Since I started my residency in adult Neurology at the University of Halle, Germany, I got interested in patients with myopathies, especially, in patients with mitochondrial diseases. In January 2014, I got the chance to visit the Wellcome Centre for Mitochondrial Research, Newcastle upon Tyne (UK) for the first time as part of a scientific collaboration. Encouraged and supported by the chief of my home depratement, Prof. Stephan Zierz, I applied for the EAN Research fellowship.
Being awarded with the EAN Research fellowship gave me the opportunity to spend one year at the Wellcome Centre for Mitochondrial Research, Newcastle upon Tyne (UK) under supervision of Prof. Sir Doug Turnbull and Prof. Rob Taylor. Thanks to the EAN I got the chance to work side by side with exceptional young researchers from all over the world and learn from clinical experts in the field of mitochondrial diseases.
The Wellcome Trust Centre for Mitochondrial Research was established in May 2012 to integrate basic and clinical mitochondrial disease research. The specific research themes the lab and clinical scientists are focusing on are: “Identify critical factors and pathogenic defects underlying mitochondrial gene expression”; “Prevent transmission of mitochondrial DNA disease”; “Understand the nature, mechanisms and treatment of neurology deficits in patients with mitochondrial DNA disease” and “Determine the role of mitochondrial DNA in common chronic human diseases”. The Newcastle Mitochondrial Clinic is supported by the Highly Specialised NHS Service for Rare Mitochondrial Disorders and one of three national centres to provide specialist mitochondrial clinics. It has been a great privilege to see the clinical service, led by Prof. Sir Doug Turnbull and the diagnostic service, led by Prof. Rob Taylor working close together with other specialists, e.g. physiotherapists, speech and language therapists to offer multi-disciplinary support for the patients and their families. In the field of pediatric neurology, I felt very privileged to learn from Dr. Robert McFarland.
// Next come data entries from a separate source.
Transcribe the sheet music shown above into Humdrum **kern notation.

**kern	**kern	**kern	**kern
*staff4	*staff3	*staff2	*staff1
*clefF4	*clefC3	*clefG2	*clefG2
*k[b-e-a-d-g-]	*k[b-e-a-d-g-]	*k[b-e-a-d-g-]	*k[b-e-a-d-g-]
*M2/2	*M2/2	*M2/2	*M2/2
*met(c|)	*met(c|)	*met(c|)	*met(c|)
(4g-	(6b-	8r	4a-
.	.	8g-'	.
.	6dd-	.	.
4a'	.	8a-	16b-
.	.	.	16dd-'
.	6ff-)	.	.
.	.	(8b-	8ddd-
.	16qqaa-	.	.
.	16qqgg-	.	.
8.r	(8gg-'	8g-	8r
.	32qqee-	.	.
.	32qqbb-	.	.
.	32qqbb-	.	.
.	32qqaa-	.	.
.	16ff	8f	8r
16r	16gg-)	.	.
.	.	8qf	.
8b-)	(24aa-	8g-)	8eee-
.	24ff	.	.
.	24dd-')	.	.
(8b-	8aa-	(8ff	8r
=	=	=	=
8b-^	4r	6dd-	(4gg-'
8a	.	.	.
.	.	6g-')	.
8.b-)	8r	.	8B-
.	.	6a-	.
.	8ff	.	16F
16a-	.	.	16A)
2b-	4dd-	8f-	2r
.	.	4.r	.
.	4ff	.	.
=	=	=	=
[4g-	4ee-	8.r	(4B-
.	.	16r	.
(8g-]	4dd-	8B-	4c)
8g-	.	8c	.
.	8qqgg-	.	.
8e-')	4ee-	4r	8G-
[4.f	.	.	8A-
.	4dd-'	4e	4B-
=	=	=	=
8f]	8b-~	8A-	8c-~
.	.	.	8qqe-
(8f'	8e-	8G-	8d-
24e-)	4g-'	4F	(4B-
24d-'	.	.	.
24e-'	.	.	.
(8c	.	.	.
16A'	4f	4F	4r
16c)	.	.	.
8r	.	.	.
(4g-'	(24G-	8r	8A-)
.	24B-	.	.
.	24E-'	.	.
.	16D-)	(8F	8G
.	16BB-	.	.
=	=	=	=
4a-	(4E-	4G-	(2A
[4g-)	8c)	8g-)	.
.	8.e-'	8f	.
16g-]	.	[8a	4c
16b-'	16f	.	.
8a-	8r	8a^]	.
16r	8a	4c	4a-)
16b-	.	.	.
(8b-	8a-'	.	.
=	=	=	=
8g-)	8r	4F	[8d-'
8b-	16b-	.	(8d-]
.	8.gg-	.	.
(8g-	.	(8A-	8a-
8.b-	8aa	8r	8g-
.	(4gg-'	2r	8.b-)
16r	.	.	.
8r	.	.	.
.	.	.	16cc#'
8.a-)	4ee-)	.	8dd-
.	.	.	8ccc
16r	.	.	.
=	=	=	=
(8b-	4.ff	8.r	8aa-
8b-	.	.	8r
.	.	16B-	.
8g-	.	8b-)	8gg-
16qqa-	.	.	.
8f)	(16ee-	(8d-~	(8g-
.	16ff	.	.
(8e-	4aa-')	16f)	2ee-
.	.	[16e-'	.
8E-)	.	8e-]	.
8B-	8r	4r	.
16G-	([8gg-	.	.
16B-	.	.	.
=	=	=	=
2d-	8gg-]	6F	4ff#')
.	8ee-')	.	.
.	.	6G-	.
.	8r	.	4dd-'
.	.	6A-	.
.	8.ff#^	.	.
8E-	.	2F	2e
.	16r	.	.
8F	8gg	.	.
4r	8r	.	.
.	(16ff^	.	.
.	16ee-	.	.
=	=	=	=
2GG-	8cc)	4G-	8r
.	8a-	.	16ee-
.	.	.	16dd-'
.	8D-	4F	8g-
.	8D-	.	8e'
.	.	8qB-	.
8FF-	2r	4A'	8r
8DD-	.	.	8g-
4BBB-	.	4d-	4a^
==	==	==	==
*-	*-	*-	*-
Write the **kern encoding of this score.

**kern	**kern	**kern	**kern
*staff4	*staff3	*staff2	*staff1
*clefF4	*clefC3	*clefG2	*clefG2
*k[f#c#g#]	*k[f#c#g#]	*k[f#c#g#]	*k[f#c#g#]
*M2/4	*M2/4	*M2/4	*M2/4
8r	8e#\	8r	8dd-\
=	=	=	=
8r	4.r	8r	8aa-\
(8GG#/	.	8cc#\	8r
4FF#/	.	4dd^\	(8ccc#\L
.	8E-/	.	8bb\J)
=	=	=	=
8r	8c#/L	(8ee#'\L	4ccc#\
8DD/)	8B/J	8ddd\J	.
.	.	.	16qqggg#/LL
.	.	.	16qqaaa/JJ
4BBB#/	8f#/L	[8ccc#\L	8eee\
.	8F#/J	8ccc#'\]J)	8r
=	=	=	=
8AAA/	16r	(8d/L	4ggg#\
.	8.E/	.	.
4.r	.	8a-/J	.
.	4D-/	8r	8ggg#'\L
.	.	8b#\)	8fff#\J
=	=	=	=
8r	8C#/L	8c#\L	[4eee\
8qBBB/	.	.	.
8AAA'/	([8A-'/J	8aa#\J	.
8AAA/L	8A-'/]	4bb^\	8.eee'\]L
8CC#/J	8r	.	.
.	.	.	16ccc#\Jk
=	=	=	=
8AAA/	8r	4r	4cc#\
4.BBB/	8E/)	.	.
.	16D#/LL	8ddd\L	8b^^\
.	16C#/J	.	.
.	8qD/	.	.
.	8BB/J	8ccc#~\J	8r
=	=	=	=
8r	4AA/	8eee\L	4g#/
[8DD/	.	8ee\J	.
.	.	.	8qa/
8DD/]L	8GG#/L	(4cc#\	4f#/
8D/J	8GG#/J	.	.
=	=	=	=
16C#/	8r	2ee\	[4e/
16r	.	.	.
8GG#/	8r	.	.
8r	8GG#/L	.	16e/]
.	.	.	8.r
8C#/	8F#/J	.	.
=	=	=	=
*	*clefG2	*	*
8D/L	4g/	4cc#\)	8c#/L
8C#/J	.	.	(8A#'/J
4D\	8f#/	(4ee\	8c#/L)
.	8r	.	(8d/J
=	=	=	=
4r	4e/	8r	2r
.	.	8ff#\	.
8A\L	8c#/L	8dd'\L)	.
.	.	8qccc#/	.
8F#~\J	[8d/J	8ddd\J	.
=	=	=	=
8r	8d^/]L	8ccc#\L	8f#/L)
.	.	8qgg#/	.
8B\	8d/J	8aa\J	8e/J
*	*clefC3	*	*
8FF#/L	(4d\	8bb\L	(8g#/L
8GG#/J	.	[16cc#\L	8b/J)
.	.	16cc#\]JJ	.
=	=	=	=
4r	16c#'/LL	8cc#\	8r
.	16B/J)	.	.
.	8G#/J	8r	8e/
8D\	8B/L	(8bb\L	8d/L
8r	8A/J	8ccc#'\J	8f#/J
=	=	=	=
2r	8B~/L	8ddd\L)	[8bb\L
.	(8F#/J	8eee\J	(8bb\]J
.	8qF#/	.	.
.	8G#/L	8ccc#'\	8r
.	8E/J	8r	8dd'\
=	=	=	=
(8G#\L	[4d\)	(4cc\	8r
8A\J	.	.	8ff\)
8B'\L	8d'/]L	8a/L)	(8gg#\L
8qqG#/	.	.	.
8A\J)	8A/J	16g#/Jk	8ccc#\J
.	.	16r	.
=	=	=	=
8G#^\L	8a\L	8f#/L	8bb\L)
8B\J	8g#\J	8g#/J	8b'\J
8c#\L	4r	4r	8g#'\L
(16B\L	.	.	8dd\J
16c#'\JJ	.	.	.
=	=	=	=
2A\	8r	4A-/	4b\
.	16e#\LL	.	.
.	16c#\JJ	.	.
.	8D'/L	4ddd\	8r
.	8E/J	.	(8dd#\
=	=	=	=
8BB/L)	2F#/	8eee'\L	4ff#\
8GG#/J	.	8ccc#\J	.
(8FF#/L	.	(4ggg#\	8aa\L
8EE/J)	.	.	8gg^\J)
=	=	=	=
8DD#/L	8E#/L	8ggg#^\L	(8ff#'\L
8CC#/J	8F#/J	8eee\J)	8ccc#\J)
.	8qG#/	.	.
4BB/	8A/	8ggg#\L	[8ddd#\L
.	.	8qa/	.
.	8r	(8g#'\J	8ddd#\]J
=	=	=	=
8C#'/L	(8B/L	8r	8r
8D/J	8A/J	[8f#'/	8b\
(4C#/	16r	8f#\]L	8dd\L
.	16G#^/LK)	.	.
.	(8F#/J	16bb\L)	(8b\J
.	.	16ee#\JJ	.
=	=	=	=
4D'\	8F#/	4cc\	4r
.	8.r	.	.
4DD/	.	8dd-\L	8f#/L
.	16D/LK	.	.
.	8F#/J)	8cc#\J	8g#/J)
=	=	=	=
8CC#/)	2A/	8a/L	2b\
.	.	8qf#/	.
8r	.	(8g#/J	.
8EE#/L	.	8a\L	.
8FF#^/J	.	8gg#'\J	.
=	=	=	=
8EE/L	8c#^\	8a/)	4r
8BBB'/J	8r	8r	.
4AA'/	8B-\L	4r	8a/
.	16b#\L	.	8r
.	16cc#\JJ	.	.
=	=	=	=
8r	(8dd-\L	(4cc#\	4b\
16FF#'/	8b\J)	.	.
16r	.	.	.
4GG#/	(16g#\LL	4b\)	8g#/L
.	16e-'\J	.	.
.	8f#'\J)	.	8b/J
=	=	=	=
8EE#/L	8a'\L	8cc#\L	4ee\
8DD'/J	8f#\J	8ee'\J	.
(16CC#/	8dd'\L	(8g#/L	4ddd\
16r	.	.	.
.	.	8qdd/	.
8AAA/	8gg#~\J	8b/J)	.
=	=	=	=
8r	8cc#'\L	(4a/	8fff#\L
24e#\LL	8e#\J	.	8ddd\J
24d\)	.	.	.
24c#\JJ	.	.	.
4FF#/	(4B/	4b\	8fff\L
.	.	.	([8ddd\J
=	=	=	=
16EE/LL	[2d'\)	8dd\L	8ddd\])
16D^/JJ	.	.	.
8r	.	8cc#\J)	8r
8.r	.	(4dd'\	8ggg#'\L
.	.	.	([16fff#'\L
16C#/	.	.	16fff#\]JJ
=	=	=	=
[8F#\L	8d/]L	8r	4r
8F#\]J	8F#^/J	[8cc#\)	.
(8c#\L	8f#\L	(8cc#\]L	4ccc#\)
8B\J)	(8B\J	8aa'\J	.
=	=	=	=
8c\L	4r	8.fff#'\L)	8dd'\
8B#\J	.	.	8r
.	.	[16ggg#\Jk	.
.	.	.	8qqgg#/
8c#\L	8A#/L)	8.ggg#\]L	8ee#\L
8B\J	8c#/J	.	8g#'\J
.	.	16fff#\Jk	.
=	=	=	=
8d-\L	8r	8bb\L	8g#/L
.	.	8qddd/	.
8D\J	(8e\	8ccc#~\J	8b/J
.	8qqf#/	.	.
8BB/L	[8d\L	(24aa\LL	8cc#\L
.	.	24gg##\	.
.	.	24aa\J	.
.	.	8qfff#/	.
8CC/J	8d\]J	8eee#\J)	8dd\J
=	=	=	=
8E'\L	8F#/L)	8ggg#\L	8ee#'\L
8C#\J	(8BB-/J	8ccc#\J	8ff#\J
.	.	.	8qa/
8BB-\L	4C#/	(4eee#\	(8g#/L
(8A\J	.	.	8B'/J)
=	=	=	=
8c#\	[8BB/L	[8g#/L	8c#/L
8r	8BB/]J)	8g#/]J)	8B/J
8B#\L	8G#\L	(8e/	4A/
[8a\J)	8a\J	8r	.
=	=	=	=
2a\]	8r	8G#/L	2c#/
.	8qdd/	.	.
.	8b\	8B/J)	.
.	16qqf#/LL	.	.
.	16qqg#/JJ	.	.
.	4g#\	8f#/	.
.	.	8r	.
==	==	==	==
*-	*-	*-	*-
My project focused on adult patients with mitochondrial disease is chronic progressive external ophthalmoplegia (CPEO), caused by recessively and dominantly-inherited mutations in nuclear genes involved in mtDNA maintenance leading to clonally-expanded multiple mtDNA deletions. Over the last few years there has been considerable progress based on whole exome sequencing in identifying the underlying nuclear genes which result in multiple mtDNA deletion disorders although identifying the genetic defect remains challenging in many adult patients with a CPEO phenotype. I have been trained to used a newly developed immunohistochemical assay to assess the pathological consequences of mitochondrial biochemical defects. In combination with established investigation procedures in the field of genetics, I tried to improve the diagnostic algorithm for patients with multiple mtDNA deletions and to better understand the associated respiratory chain defect in muscle. However, during my stay in Newcastle, I have always been supported to work on other projects, too.
The MRG (Mitochondrial Research Group)- Family made me feel welcome from the first day and I found friends for life! All doors were open all time- all problems were solved together. It was a once in a lifetime experience to be part of a research group like this. Once again thank you to the wonderful MRG-Family and Prof. Sir Doug Turnbull and Prof. Rob Taylor.
I highly encourage my colleagues to apply for the EAN fellowship programs. It is a wonderful chance to strength the scientific and clinical network throughout Europe and improve professional and personal skills. Thanks again to the EAN to make it possible!